What needs to be done » Please pull out every line in the records below that contains the word "pieslēguma", and copy each one in full.

Given data »
============

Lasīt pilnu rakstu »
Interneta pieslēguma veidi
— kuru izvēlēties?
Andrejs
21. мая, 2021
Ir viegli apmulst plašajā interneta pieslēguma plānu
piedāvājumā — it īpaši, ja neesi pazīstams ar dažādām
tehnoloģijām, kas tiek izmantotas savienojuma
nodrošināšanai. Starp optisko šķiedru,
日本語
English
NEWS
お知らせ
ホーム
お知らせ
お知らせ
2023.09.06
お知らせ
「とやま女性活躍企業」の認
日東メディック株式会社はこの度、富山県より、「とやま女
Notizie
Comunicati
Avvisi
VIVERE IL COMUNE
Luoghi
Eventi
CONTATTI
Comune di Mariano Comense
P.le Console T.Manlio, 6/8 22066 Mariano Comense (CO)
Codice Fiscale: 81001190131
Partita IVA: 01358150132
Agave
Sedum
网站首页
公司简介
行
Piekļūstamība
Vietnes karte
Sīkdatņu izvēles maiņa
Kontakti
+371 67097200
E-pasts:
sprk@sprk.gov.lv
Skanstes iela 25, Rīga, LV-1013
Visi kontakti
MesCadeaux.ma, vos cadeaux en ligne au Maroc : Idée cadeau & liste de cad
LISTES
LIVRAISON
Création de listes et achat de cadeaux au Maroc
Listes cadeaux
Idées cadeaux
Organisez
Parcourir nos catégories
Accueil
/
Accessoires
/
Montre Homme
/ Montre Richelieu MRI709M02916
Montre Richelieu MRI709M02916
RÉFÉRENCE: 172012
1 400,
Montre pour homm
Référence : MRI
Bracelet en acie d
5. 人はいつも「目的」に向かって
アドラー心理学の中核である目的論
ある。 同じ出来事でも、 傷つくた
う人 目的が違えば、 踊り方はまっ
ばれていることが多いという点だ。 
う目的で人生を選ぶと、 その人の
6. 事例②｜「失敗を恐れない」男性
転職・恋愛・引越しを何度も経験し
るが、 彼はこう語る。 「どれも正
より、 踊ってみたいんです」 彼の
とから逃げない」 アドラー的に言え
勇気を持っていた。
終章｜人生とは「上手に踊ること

============

Output of the task »
Interneta pieslēguma veidi
Ir viegli apmulst plašajā interneta pieslēguma plānu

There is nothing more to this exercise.